======== DATA FOR THE TASK ========

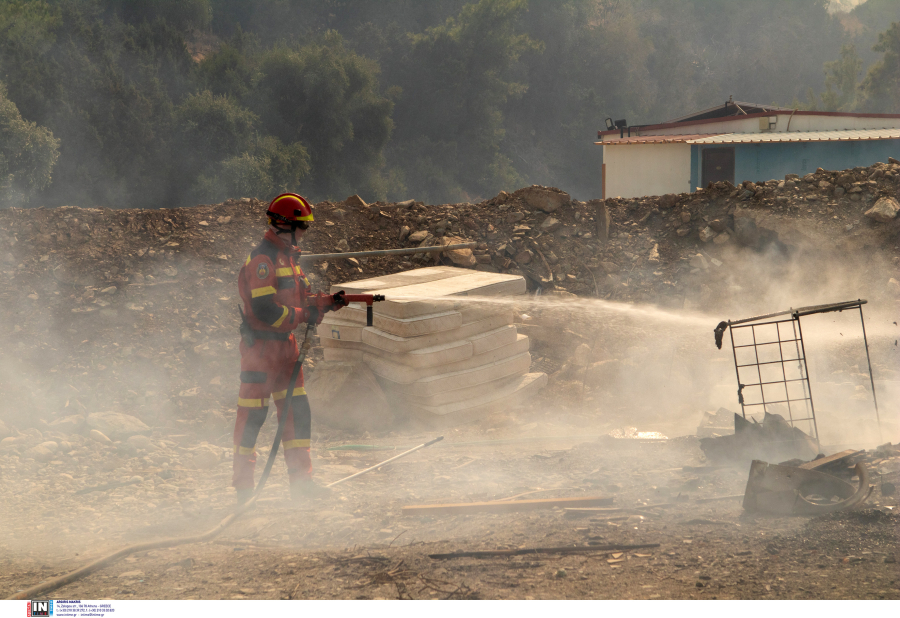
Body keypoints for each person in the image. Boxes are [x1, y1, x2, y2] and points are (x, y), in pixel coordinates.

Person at [232, 193, 344, 504]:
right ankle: (244, 490)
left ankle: (302, 485)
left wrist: (325, 303)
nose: (305, 233)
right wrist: (303, 316)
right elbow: (266, 310)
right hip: (260, 352)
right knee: (252, 420)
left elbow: (299, 300)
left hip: (286, 350)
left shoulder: (288, 259)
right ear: (285, 226)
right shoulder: (263, 260)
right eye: (302, 226)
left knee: (297, 414)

========

For every line above that holds the word "right", report the whole line.

right ankle: (244, 490)
right wrist: (303, 316)
right elbow: (266, 310)
right hip: (260, 352)
right knee: (252, 420)
right ear: (285, 226)
right shoulder: (263, 260)
right eye: (302, 226)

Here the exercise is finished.